Ieva Jusionyte, the Watson Family University Associate Professor of International Security and Anthropology at Brown University in Providence, Rhode Island, has received the R. R. Hawkins Award from the Association of American Publishers for her book, Exit Wounds: How America’s Guns Fuel Violence Across the Border (University of California Press, 2024).
Since 1976, the Association of American Publishers Awards for Professional and Scholarly Excellence (PROSE Awards) have recognized the best professional and scholarly publications from scholars in numerous fields of study each year. The R. R. Hawkins Award, the association’s top prize, recognizes the year’s outstanding scholarly publication across all disciplines.
Alongside the Hawkins Award and 41 PROSE category awards, the association grants PROSE Awards for Excellence in four fields: biological and life sciences, humanities, physical sciences and mathematics, and social sciences. Dr. Jusionyte’s Exit Wounds also received the PROSE Award for Excellence in Social Sciences and the PROSE Category Award in Cultural Anthropology and Sociology.

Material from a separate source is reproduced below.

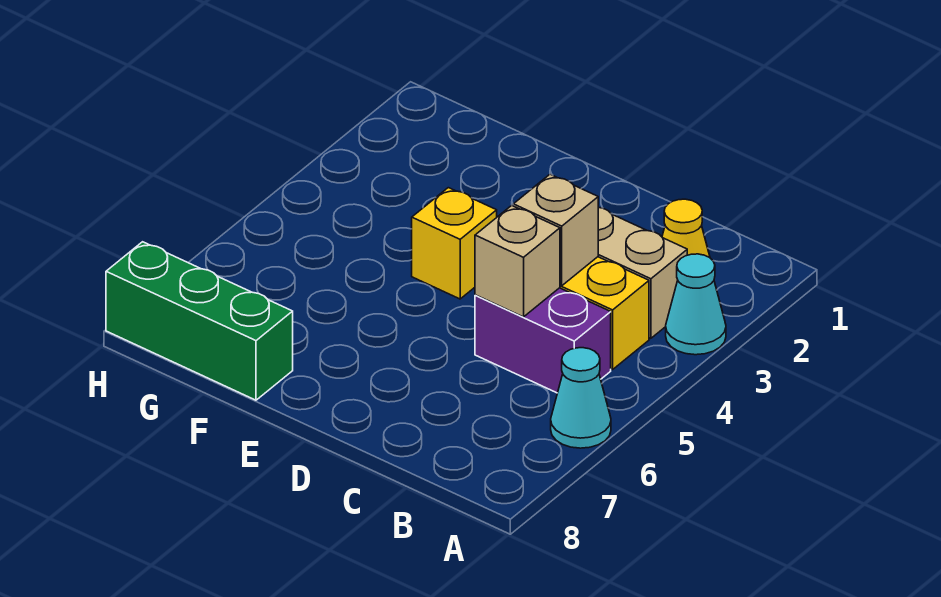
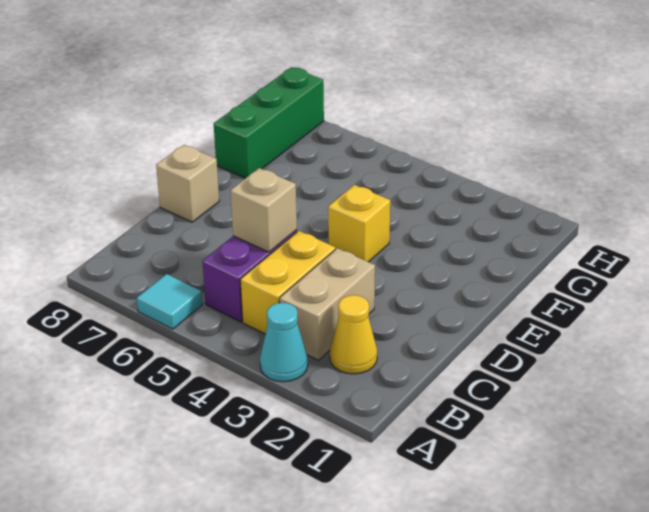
cyan cone A6 level 1 -> cyan tile A6 level 1
tan brick C4 level 2 -> tan brick D8 level 1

At Brown University’s Watson Institute for International and Public Affairs, Dr. Jusionyte studies the conceptual and material relationship between the state and various forms of violence. She uses ethnography as a method and a form of storytelling to examine the narratives, aesthetics, and practices that underlie security. In addition to her latest book, she is the author of Threshold: Emergency Responders on the US-Mexico Border (University of California Press, 2018) and Savage Frontier: Making News and Security on the Argentine Border (University of California Press, 2015).
Dr. Jusiounyte received her bachelor’s degree in political science from Vilnius University in Lithuania. She holds a master’s degree and Ph.D. in anthropology from Brandeis University in Waltham, Massachusetts.